[MATERIAL SHOWN — start]

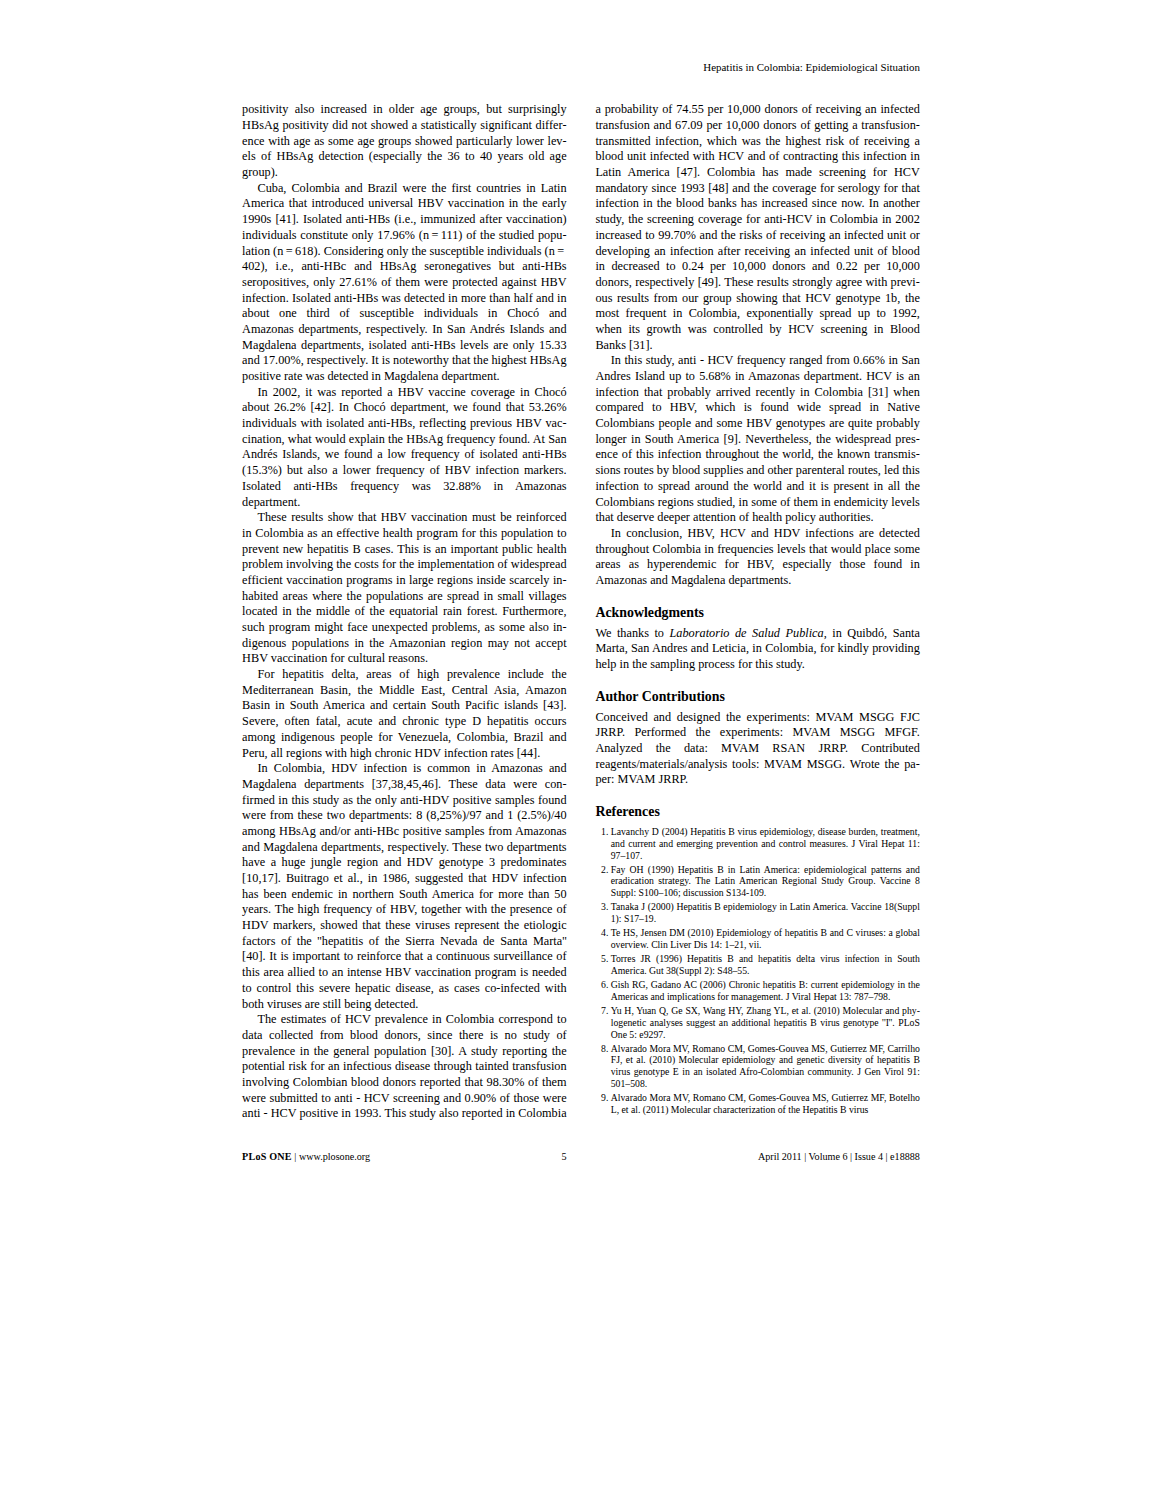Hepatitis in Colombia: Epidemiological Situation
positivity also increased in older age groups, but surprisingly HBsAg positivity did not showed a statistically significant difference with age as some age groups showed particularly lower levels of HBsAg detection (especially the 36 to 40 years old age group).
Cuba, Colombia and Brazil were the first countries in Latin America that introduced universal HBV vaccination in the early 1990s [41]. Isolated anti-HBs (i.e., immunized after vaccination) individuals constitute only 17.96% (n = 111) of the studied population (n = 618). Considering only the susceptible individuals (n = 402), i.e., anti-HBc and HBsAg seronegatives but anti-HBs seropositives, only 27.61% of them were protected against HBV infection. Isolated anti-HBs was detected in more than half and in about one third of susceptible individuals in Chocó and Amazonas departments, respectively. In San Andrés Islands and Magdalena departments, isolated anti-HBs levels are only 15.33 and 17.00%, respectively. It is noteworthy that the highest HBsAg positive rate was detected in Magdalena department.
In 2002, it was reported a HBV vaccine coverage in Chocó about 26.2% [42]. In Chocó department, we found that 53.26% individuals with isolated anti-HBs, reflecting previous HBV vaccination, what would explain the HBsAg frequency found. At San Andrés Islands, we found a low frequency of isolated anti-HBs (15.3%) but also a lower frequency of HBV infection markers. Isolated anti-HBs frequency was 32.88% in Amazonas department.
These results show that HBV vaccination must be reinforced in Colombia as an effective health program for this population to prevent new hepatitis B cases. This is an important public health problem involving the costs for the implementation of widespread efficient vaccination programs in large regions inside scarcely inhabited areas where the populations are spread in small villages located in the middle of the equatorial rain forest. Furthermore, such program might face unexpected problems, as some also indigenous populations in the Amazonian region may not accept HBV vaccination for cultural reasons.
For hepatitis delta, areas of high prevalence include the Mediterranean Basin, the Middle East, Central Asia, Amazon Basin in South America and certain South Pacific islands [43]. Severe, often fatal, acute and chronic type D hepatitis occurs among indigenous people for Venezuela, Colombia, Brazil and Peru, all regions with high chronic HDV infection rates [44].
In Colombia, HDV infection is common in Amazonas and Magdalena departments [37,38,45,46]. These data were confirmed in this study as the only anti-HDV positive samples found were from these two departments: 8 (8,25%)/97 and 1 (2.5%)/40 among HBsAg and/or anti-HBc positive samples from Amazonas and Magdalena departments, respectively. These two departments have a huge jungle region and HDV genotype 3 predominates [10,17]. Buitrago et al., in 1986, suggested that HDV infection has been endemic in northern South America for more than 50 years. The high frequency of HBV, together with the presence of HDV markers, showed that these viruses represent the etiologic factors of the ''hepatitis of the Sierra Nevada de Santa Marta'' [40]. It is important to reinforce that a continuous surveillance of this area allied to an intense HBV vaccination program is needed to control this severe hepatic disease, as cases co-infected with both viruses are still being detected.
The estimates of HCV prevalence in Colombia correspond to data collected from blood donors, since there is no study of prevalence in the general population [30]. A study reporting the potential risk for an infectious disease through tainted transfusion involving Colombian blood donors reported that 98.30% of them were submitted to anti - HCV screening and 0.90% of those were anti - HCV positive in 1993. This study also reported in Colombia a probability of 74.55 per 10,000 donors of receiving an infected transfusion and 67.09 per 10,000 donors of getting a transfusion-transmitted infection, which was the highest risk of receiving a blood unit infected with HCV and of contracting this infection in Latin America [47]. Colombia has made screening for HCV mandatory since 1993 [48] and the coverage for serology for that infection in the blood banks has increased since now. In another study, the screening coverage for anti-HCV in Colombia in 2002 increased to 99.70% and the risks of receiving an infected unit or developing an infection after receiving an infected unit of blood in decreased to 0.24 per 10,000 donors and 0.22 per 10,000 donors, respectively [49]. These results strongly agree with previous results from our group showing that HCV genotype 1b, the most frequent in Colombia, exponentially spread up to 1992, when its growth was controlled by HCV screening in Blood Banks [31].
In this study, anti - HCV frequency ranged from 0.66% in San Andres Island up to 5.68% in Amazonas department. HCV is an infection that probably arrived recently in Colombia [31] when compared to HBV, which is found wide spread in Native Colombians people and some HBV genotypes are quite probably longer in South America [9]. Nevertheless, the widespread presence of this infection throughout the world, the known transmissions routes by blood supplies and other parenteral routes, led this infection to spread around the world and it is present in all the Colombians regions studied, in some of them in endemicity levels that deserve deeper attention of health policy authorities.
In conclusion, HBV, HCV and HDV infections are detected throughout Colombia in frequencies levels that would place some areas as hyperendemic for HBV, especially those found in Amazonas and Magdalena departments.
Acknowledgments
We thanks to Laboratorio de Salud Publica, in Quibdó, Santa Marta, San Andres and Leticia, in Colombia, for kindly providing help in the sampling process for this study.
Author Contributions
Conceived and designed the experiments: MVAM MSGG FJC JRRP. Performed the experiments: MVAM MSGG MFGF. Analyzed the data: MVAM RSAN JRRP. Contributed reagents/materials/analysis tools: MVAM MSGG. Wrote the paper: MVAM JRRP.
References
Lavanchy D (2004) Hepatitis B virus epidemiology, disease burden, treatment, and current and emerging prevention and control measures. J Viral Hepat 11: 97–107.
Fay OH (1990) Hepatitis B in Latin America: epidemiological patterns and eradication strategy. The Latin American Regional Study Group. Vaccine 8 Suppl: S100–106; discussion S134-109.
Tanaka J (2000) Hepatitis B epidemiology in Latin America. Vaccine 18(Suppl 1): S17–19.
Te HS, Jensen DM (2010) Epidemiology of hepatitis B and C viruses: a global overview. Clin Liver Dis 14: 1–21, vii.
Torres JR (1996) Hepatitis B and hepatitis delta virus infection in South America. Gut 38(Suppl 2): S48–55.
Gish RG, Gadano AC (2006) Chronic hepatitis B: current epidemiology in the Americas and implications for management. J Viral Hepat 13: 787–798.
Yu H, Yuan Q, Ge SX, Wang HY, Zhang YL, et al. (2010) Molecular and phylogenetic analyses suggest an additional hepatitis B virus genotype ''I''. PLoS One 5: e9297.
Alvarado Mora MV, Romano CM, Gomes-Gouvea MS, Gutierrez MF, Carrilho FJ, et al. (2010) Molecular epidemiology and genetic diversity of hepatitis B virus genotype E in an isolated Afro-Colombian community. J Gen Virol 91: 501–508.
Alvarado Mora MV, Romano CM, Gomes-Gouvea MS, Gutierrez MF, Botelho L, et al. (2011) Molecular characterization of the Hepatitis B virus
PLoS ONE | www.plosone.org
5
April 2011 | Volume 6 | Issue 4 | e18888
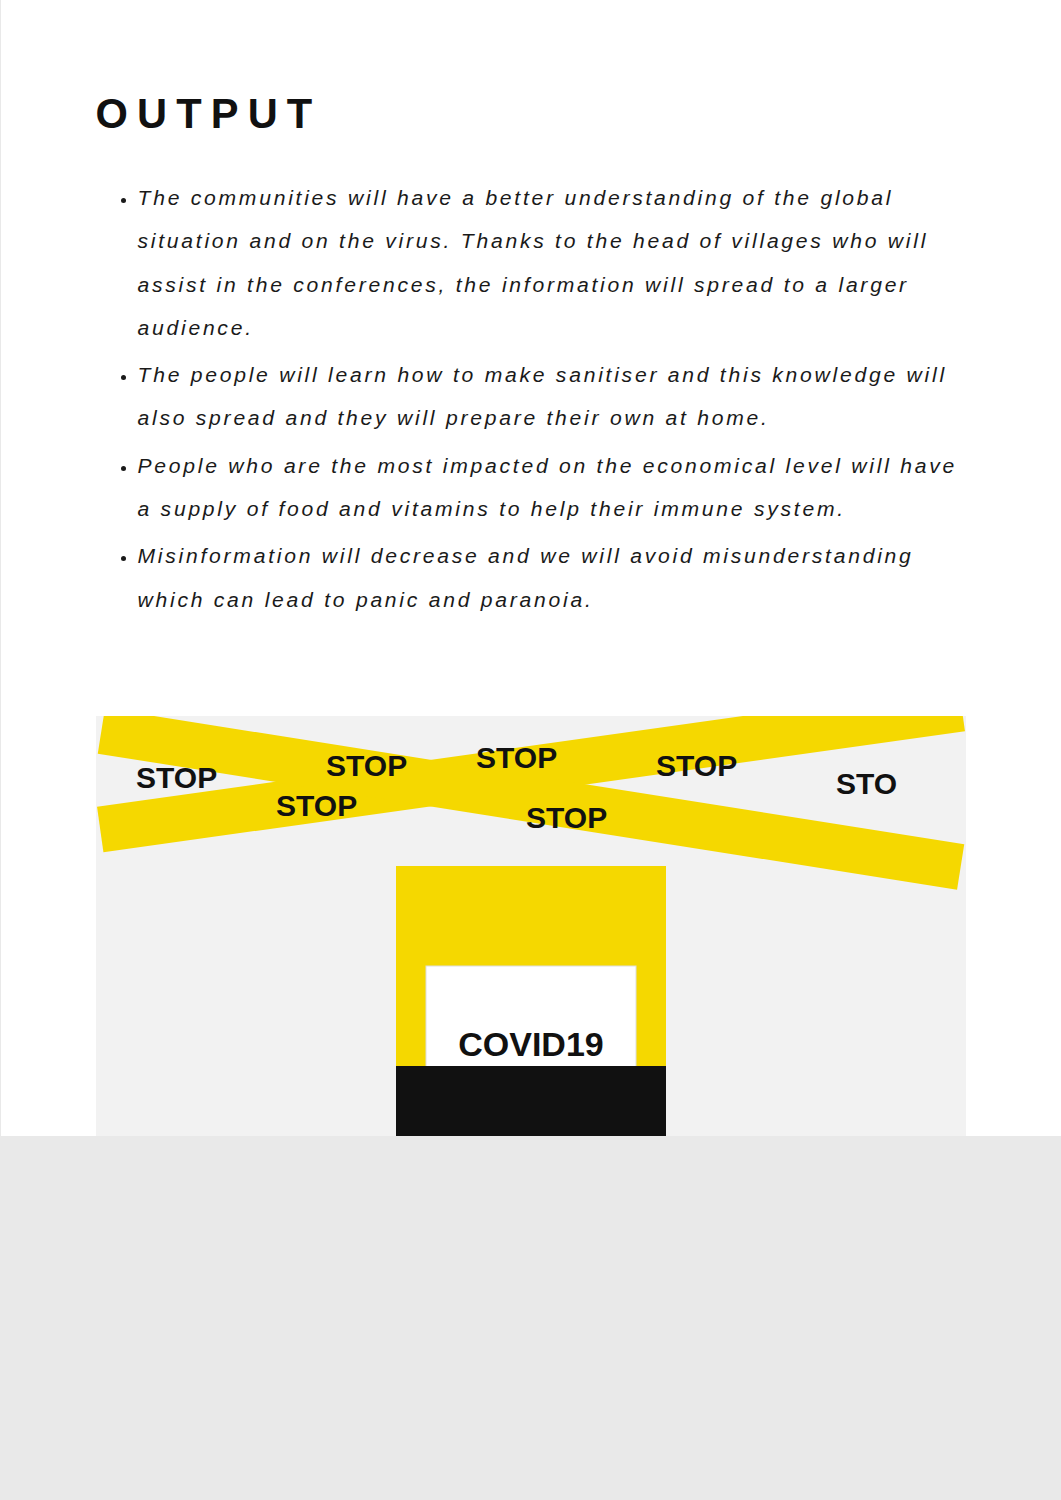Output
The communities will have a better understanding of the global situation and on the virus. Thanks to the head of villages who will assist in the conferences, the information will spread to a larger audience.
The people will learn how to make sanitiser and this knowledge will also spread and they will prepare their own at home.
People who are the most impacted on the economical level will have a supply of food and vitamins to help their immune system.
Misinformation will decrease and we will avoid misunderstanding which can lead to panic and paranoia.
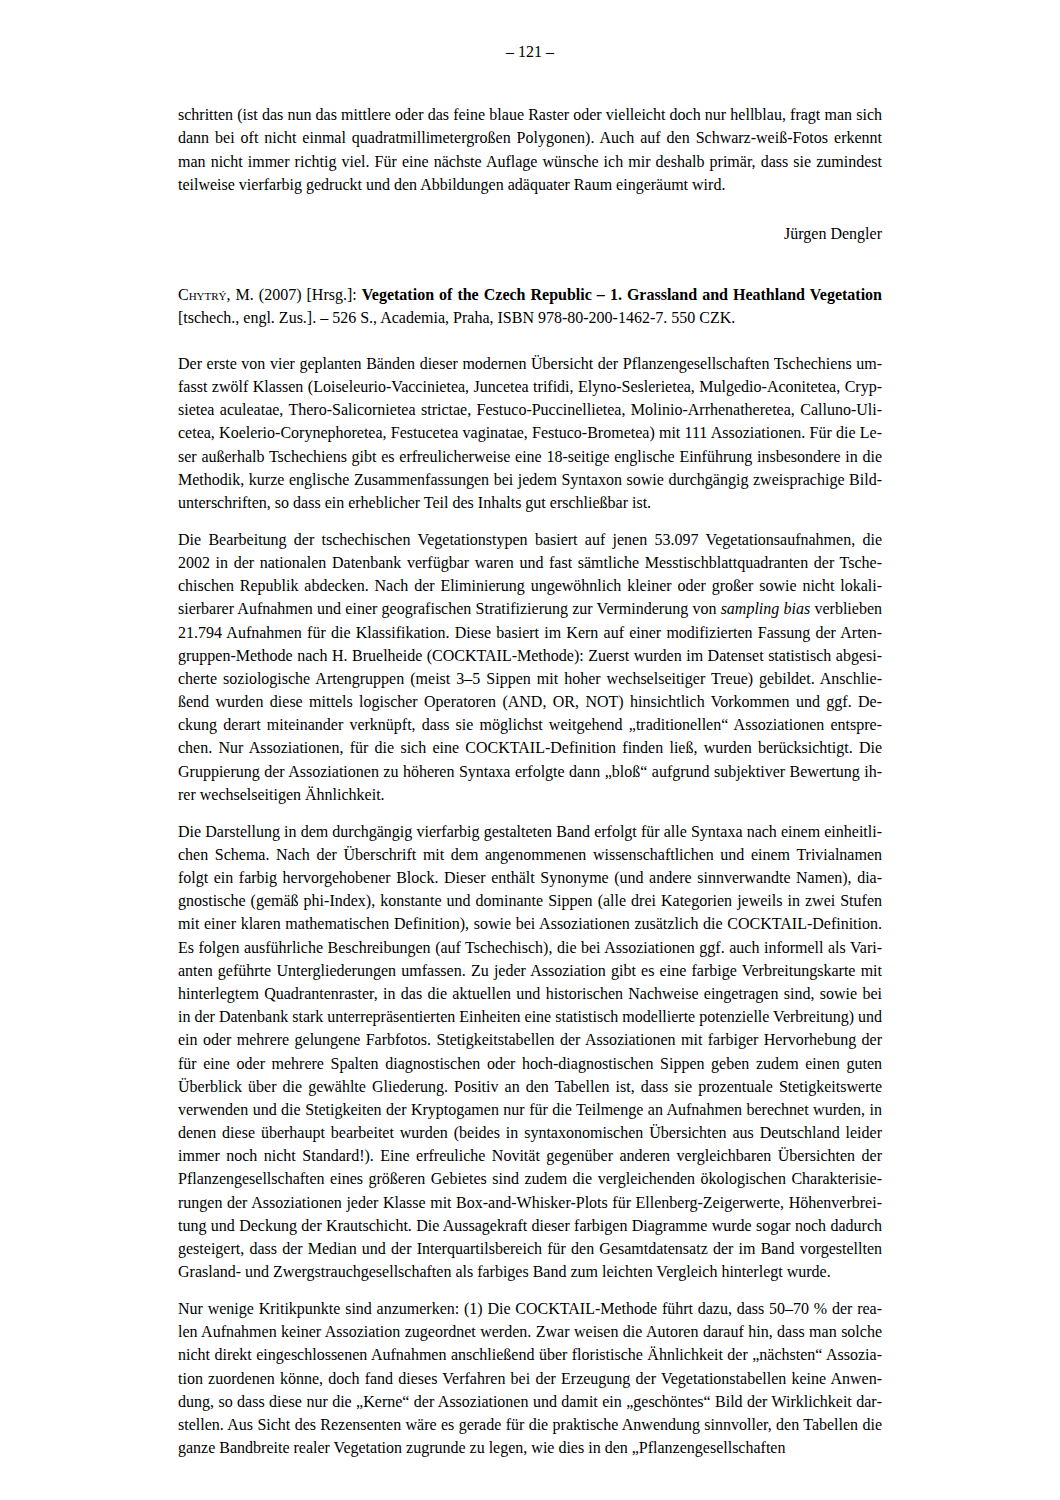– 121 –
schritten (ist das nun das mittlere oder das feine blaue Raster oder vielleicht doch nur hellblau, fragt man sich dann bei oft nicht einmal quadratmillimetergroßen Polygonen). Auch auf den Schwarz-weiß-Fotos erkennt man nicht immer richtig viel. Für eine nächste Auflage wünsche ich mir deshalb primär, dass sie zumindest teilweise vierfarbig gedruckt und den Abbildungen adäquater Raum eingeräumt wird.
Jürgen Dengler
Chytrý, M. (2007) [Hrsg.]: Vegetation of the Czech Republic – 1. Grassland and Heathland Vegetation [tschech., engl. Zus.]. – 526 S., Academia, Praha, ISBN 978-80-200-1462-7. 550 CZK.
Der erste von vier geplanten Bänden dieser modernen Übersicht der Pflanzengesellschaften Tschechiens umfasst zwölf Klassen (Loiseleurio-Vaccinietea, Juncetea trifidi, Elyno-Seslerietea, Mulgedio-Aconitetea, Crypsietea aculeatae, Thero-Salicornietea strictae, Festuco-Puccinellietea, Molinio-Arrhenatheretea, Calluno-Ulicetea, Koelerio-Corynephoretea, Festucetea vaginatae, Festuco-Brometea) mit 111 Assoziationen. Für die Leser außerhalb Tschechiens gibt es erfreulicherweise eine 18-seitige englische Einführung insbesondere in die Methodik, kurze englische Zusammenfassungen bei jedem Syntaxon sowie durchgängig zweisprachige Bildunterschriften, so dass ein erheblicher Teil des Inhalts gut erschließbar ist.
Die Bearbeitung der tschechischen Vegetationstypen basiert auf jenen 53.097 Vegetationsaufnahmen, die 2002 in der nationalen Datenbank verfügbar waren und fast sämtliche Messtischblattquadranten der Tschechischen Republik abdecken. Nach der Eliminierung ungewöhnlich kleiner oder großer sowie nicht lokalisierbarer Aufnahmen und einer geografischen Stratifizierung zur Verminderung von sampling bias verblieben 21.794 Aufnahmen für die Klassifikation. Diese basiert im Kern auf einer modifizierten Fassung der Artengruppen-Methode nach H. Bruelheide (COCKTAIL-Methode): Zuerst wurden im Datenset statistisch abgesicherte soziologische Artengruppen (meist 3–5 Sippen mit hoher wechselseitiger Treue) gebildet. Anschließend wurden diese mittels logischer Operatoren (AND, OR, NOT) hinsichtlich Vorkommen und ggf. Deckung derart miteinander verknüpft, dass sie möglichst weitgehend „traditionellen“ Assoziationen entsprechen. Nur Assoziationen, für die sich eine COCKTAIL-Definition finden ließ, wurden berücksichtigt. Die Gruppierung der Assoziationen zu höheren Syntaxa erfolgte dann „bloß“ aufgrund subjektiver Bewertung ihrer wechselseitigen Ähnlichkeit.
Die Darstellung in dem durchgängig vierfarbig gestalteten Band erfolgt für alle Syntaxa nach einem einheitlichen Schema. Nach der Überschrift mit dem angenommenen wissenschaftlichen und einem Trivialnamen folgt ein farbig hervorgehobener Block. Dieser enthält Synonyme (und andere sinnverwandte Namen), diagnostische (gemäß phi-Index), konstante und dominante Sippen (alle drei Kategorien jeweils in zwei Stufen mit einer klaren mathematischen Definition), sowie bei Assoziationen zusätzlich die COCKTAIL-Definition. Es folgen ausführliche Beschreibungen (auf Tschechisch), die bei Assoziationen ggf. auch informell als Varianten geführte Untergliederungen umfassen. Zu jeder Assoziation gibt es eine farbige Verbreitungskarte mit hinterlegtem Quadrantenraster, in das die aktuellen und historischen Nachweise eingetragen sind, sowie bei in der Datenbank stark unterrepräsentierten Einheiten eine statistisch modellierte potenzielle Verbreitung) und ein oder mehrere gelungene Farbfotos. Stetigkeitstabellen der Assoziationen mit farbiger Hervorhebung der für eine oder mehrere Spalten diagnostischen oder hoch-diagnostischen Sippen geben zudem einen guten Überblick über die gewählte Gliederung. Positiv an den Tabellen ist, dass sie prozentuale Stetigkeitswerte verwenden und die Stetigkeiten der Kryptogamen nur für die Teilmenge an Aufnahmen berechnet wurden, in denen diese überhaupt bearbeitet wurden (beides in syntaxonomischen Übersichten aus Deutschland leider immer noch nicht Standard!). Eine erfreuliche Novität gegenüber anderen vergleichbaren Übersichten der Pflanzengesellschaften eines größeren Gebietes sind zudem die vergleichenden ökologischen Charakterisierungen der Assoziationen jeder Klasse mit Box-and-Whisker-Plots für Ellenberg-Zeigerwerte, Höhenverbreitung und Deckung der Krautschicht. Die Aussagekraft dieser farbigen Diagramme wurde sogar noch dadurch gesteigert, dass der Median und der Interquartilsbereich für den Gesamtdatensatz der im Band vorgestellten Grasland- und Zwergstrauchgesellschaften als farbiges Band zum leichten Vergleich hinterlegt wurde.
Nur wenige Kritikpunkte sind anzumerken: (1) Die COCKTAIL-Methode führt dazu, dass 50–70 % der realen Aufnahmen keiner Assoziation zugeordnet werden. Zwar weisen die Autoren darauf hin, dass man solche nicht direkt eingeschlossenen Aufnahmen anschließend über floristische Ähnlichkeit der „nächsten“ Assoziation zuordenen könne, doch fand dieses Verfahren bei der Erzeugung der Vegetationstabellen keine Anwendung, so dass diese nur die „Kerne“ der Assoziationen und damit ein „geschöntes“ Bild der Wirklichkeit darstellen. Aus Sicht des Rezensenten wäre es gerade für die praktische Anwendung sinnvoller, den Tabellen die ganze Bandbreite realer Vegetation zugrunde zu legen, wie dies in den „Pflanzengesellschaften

[MATERIAL SHOWN — finish]

## [ACTIVITY]
What lines in the entries above hold "villages"? Copy every one.

## [OUTPUT BELOW]
These results show that HBV vaccination must be reinforced in Colombia as an effective health program for this population to prevent new hepatitis B cases. This is an important public health problem involving the costs for the implementation of widespread efficient vaccination programs in large regions inside scarcely inhabited areas where the populations are spread in small villages located in the middle of the equatorial rain forest. Furthermore, such program might face unexpected problems, as some also indigenous populations in the Amazonian region may not accept HBV vaccination for cultural reasons.
The communities will have a better understanding of the global situation and on the virus. Thanks to the head of villages who will assist in the conferences, the information will spread to a larger audience.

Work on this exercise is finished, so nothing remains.